The flames quickly spread from the cradle of hay, to the more subsistent canvas cloths that draped the tent. The flames  had a voracious appetite. Insatiable they plundered and licked against each other, swirling up and through like snakes. It was the orchestra that noticed the smoke first. 

“Fire!” yelled a trumpeter.

The smoke began to rise into the apex of the tent, thick and black. By now the flames had torn through gaping holes which spit out flames onto the tent interior. A great pandemonium ensued as people rushed to escape the burning tent. Great waves of people trampled the once soft hay. The main poles pendulated violently as the tent disintegrated . Amidst the great cacophony the exasperated cry of an elephant was heard; a loud declaratory farewell. The fire had expanded to the treselling of the stands,  devouring them with vulpine greed. The stands were collapsing into a well developed flame and it was in this manner that Firenze and Aurora became severed. The wooden plank on which Aurora stepped was rufescent with flame, and down it came, collapsing to a stronger flame. From the outside the flames had risen far above the tent. Stabbing the fabric of the night sky with a coruscating blade. 

“Aurora!”

 No answer. 

“Aurora!” 

No answer.

“Aurora!” 

No answer.

Firenze ran contrary to the popular flow, in his search for his dawn of rosy hue. Pieces of the once colorful canvas rained down aflame terrifying the fleeing men. Firenze was fierce and leonine. Piercing the heat and flames to find his lover, disregarding his own fate. 

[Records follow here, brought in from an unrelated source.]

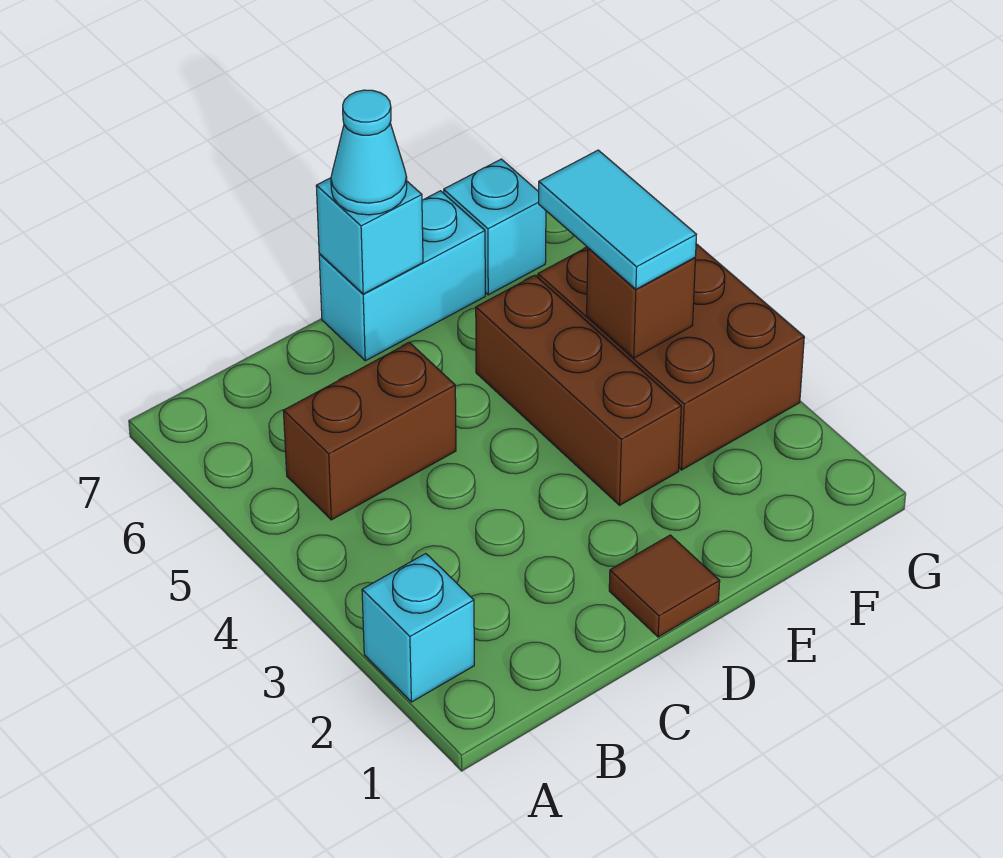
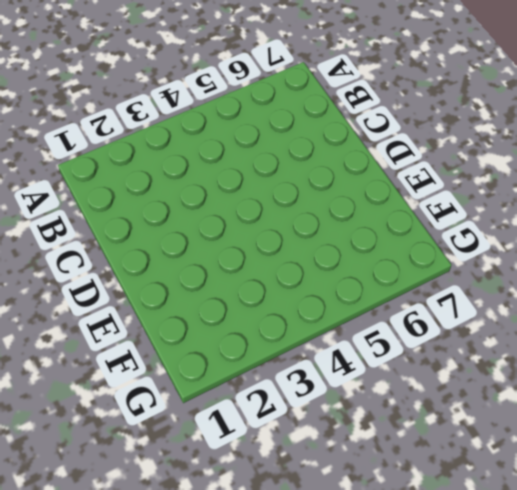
none -> cyan brick A2 level 1
none -> brown brick B5:C5 level 1

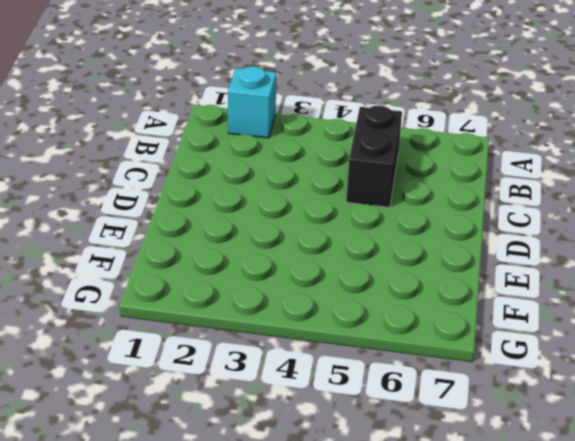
black brick B5:C5 level 1 -> brown brick B5:C5 level 1
none -> brown tile D1 level 1
none -> cyan brick D7:E7 level 1

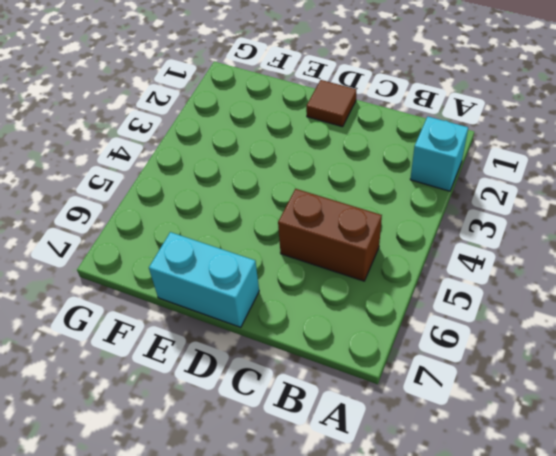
none -> brown brick E3:E5 level 1
none -> brown brick F3:G5 level 1

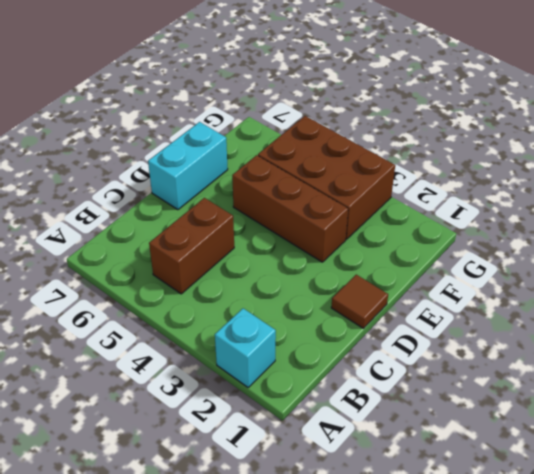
none -> cyan brick F7 level 1
none -> cyan brick D7 level 2

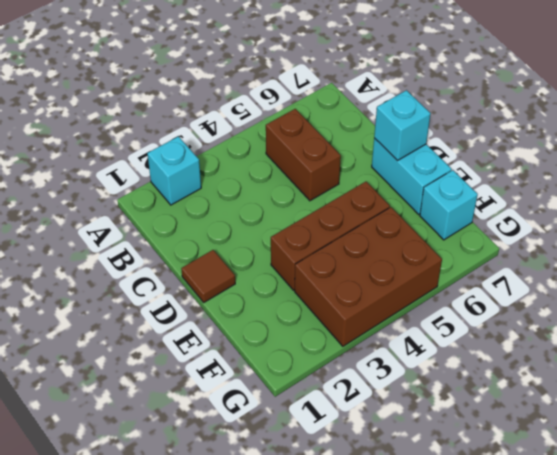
none -> brown brick F4 level 2
none -> cyan cone D7 level 3

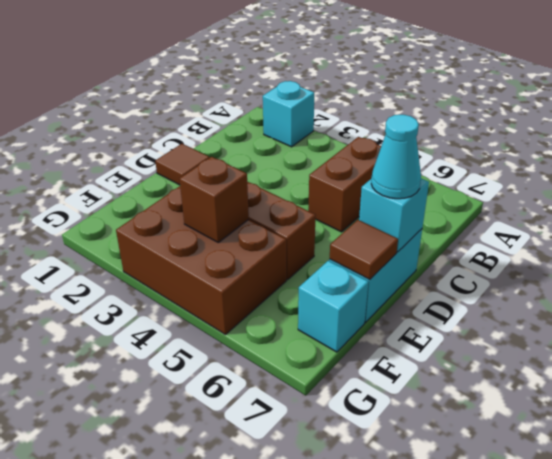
brown tile E7 level 2 -> none
none -> cyan tile F4:F5 level 3

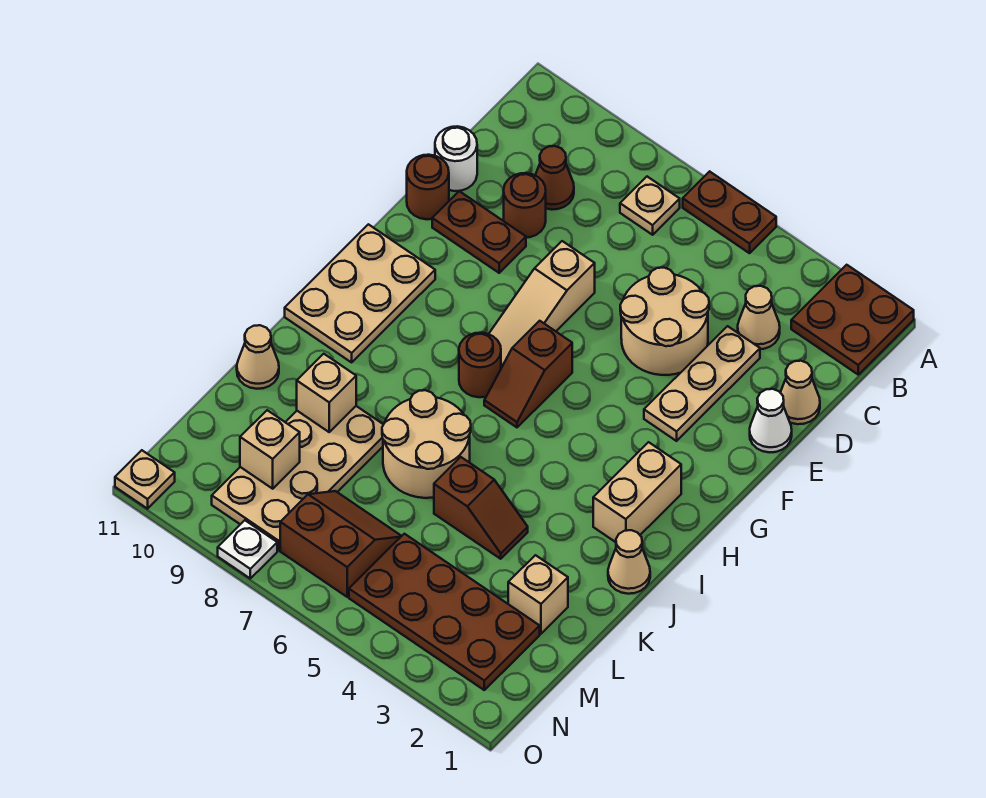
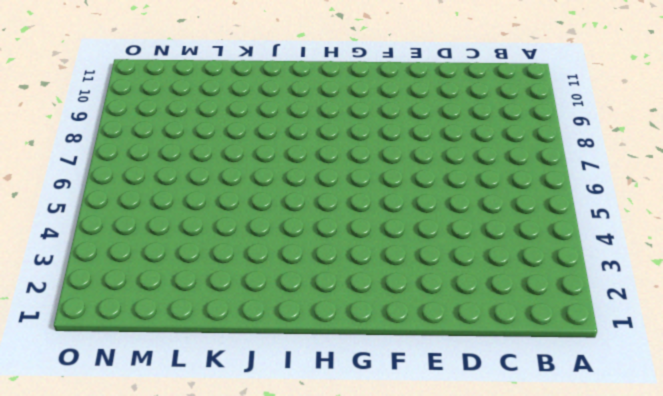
none -> brown plate A1:B2 level 1
none -> brown plate A5:A6 level 1
none -> tan plate B7 level 1
none -> tan cone C3 level 1

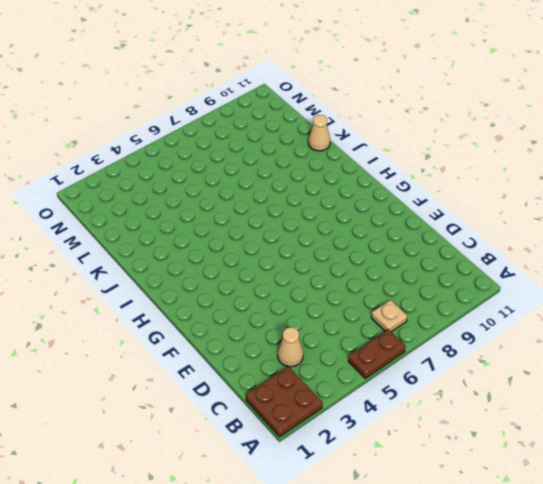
none -> brown cone C9 level 1
none -> tan cone D1 level 1
none -> tan plate D3:F3 level 1
none -> tan round brick D4:E5 level 1

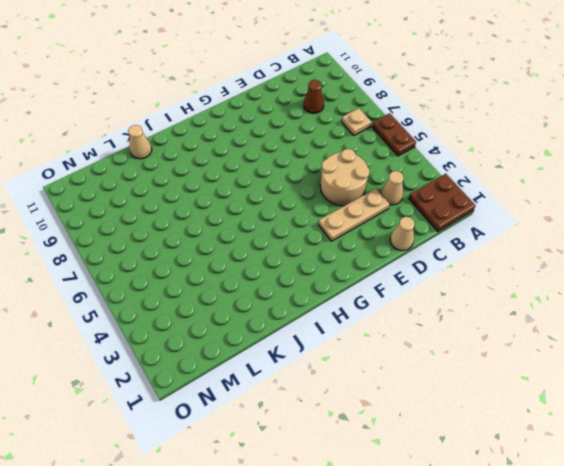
none -> brown round brick D9 level 1
none -> white round brick D11 level 1
none -> white cone E1 level 1
none -> tan slope E7:G7 level 1 top E

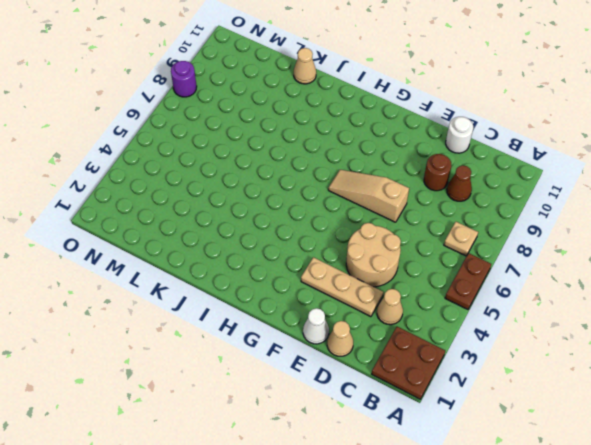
purple round brick O8 level 1 -> white plate O8 level 1
none -> brown plate E9:E10 level 1
none -> brown round brick E11 level 1
none -> brown slope G6:H6 level 1 top G
none -> tan plate G10:I11 level 1

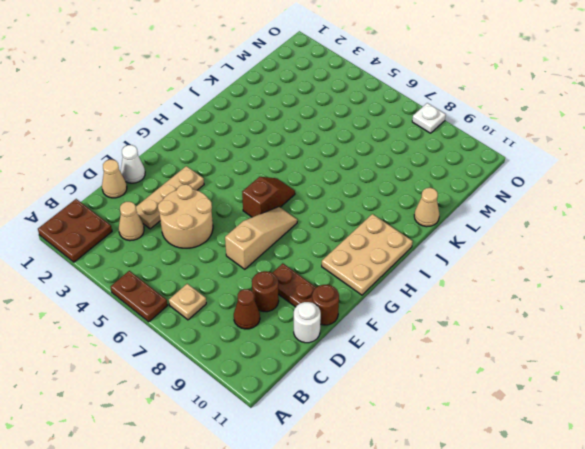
none -> tan brick H2:I2 level 1
none -> brown round brick H7 level 1
none -> tan cone J1 level 1
none -> tan round brick J6:K7 level 1

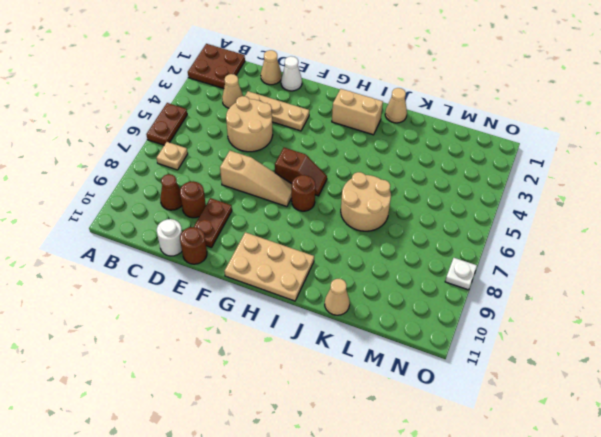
none -> brown slope K4:K5 level 1 top 5
none -> tan plate K8:N9 level 1
none -> tan brick L2 level 1
none -> brown plate M2:N5 level 1

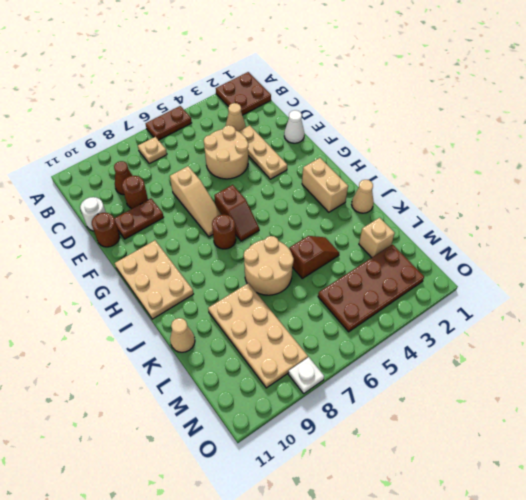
none -> tan cone D1 level 1
none -> brown slope M6:N7 level 1 top N
none -> tan plate O11 level 1
none -> tan brick K9 level 2

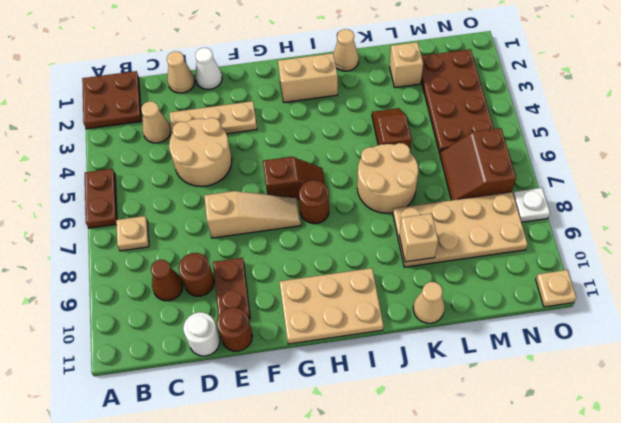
none -> tan brick M9 level 2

“How cruel this destiny!” His face was contorted and burned. No tears could flow, Firenze the poor soul. The soot has covered the meadow flowers gray, and the aroma of the day became decayed. He fell to his knees. The sky was veiled by clouds of ash, so that no star could see the heartache.

 Very little survived the flames, in the wreckage lay splinters of charred wood, the remnants of the majestic poles that had held the colorful tent. beneath a sepulchre of splinters lay Aurora’s flower crown. Burnt and charred the petals of lavender and pale jonquil.